En 2007, l’historien Mamadou Diouf posait déjà le débat : « J’ai toujours été harcelé par le fait que des sociétés où 70% de la population a moins de 25 ans soient dirigées par des hommes qui ont plus de 50 ans. Il faut trouver une représentation de ceux qui font la société ». Il n’y a guère, la faible représentation des jeunes dans le système politique sénégalais frisait la discrimination. De modiques quotas leur étaient réservés dans les partis à l’instar des femmes et il y avait toujours des apparatchiks pour leur rappeler que la politique est l’affaire des vieux. Le président Wade, au moment de nommer Idrissa Seck à la primature ne s’était pas privé de l’avertir : « Je te considère comme mon fils. Je ne voudrais pas que tu te présentes comme un homme du présent en faisant de moi un homme du passé ». Ailleurs, le choix d’Abdou Diouf porté sur un jeune de 52 ans pour en faire le Premier secrétaire du PS lui a coûté son fauteuil. En effet, parce qu’ils n’étaient pas d’accord sur la place faite à Ousmane Tanor Dieng, Djibo Kâ et Moustapha Niasse ont préféré claquer la porte pour créer respectivement l’URD et l’AFP.

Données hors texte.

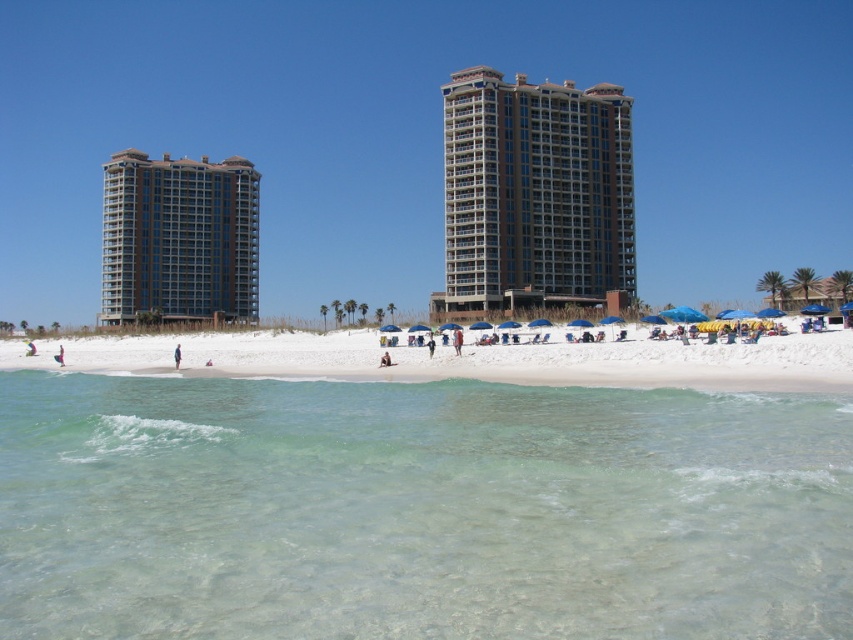
Is blue fabric person at center wider than rainbow-colored kite at lower left?

Incorrect, blue fabric person at center's width does not surpass rainbow-colored kite at lower left's.

Is blue fabric person at center shorter than rainbow-colored kite at lower left?

Incorrect, blue fabric person at center's height does not fall short of rainbow-colored kite at lower left's.

Where is `blue fabric person at center`? Image resolution: width=853 pixels, height=640 pixels. blue fabric person at center is located at coordinates [x=177, y=356].

Does clear water at lower center have a lesser height compared to rainbow-colored kite at lower left?

Incorrect, clear water at lower center's height does not fall short of rainbow-colored kite at lower left's.

At what (x,y) coordinates should I click in order to perform the action: click on clear water at lower center. Please return your answer as a coordinate pair (x, y). Looking at the image, I should click on (418, 509).

Who is positioned more to the right, brown glassy building at center or rainbow-colored kite at lower left?

brown glassy building at center

Between brown glassy building at center and rainbow-colored kite at lower left, which one is positioned higher?

brown glassy building at center is above.

The width and height of the screenshot is (853, 640). What are the coordinates of `brown glassy building at center` in the screenshot? It's located at (535, 193).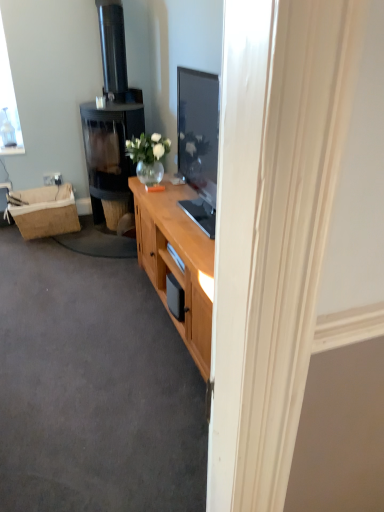
This screenshot has width=384, height=512. Identify the location of empty space that is ontop of wooden cabinet at center (from a real-world perspective). click(x=100, y=327).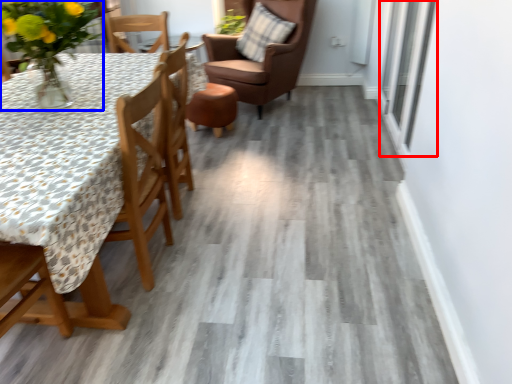
Question: Which object appears farthest to the camera in this image, window (highlighted by a red box) or floral arrangement (highlighted by a blue box)?

Choices:
 (A) window
 (B) floral arrangement

Answer: (A)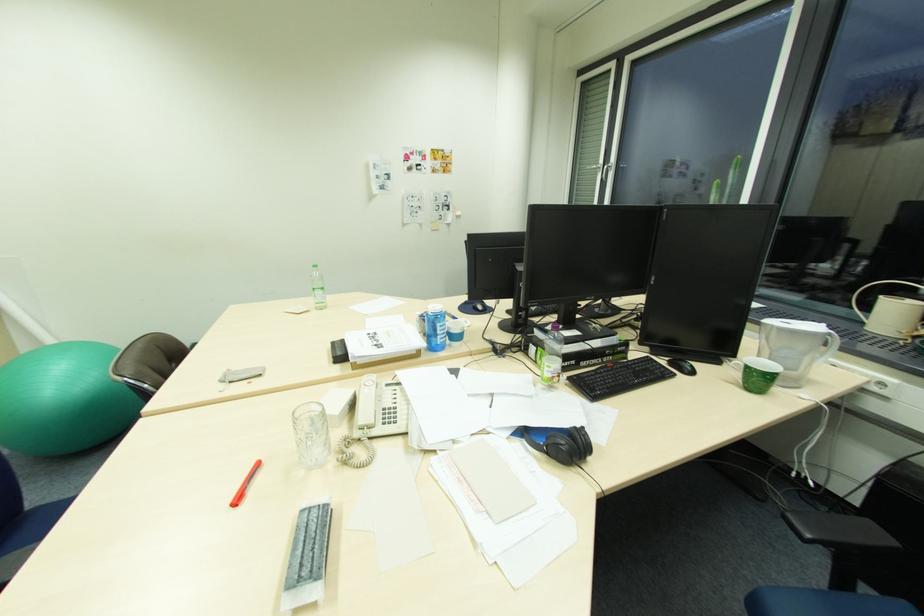
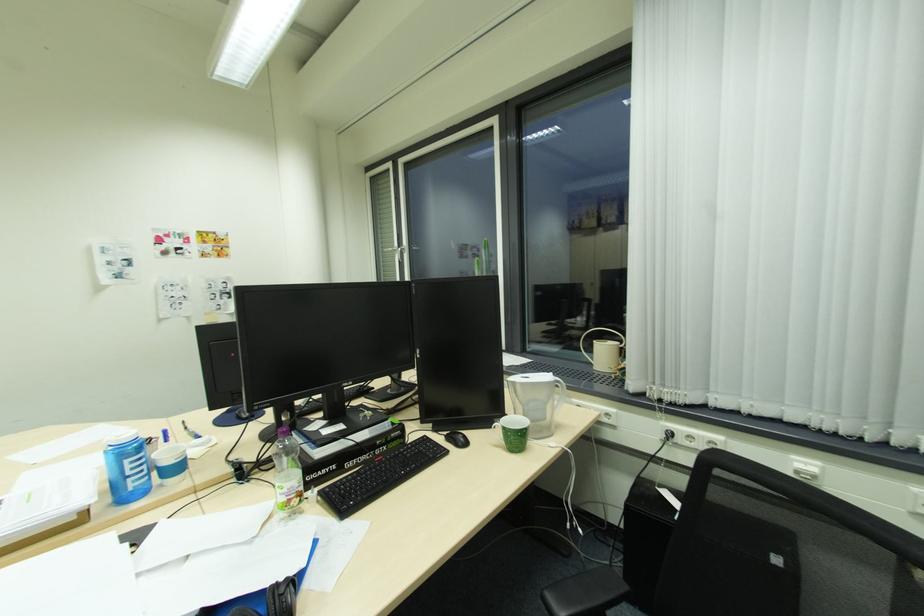
Find the pixel in the second image that matches pixel 553 365 in the first image.

(286, 485)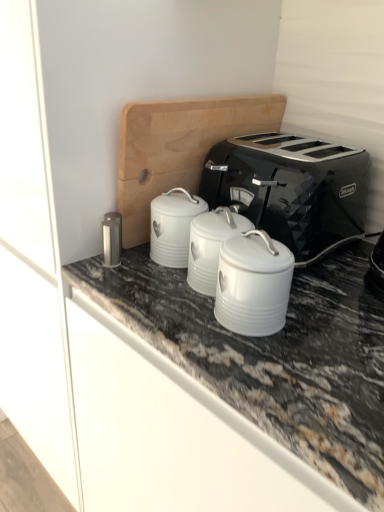
Question: Considering the positions of satin silver canister at center-left, which ranks as the first appliance in left-to-right order, and black metallic toaster at center in the image, is satin silver canister at center-left, which ranks as the first appliance in left-to-right order, wider or thinner than black metallic toaster at center?

Choices:
 (A) thin
 (B) wide

Answer: (A)

Question: Based on their sizes in the image, would you say satin silver canister at center-left, marked as the third appliance in a right-to-left arrangement, is bigger or smaller than black metallic toaster at center?

Choices:
 (A) big
 (B) small

Answer: (B)

Question: Estimate the real-world distances between objects in this image. Which object is farther from the black metallic toaster at center?

Choices:
 (A) satin silver canister at center-left, which ranks as the first appliance in left-to-right order
 (B) white enameled canister at center, the 2th appliance when ordered from right to left
 (C) white ceramic canister at center, the third appliance in the left-to-right sequence

Answer: (A)

Question: Which is nearer to the white ceramic canister at center, the first appliance viewed from the right?

Choices:
 (A) white enameled canister at center, which appears as the 2th appliance when viewed from the left
 (B) satin silver canister at center-left, marked as the third appliance in a right-to-left arrangement
 (C) black metallic toaster at center

Answer: (A)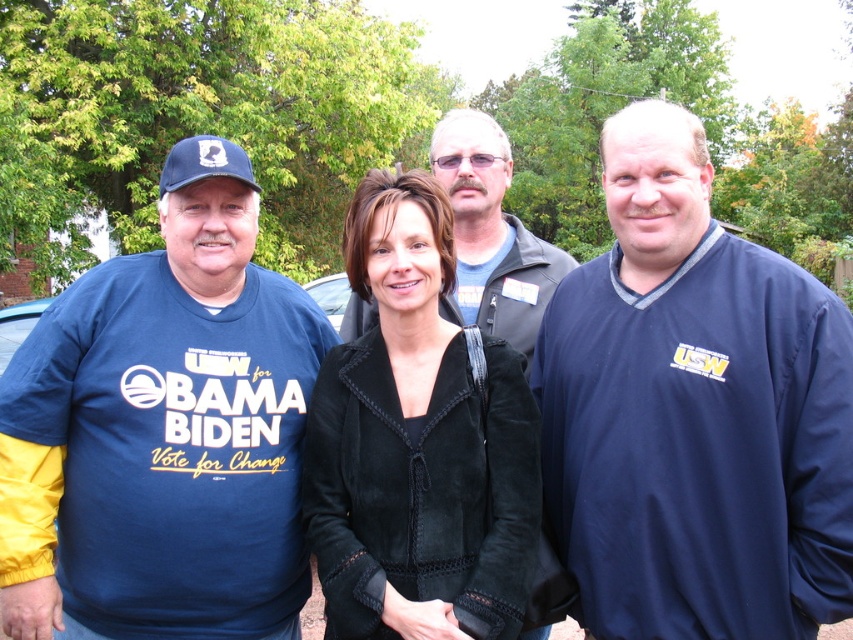
Who is shorter, navy blue sweater at right or blue fabric t-shirt at left?

Standing shorter between the two is blue fabric t-shirt at left.

From the picture: Between navy blue sweater at right and blue fabric t-shirt at left, which one appears on the left side from the viewer's perspective?

blue fabric t-shirt at left

Is point (631, 193) closer to camera compared to point (177, 592)?

Yes, it is in front of point (177, 592).

Find the location of a particular element. navy blue sweater at right is located at coordinates (693, 412).

Who is more distant from viewer, (675, 380) or (564, 273)?

The point (564, 273) is more distant.

Is point (805, 477) closer to camera compared to point (520, 280)?

Yes, it is.

I want to click on navy blue sweater at right, so click(693, 412).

L’accession du pouvoir du Président Macky Sall a fait bouger les lignes et enclenché la fin de cette crise de représentation de la jeunesse. Un mouvement qui s’est accentué avec l’irruption d’Ousmane Sonko sur la scène politique. Il serait intéressant de dresser la liste des jeunes investis lors des dernières élections. Une chose est certaine, le rajeunissement de l’élite politique est en marche. Mais, il faut en convenir, les notions de « jeunesse » et de « vieillesse » sont éminemment relatives. Le sociologue Pierre Bourdieu, dans un article intitulé « La jeunesse n’est qu’un mot » souligne que l’âge est « une donnée biologique socialement manipulée et manipulable », que « les divisions entre les âges sont arbitraires » et que « la frontière entre la jeunesse et la vieillesse est dans toutes les sociétés un enjeu de luttes ».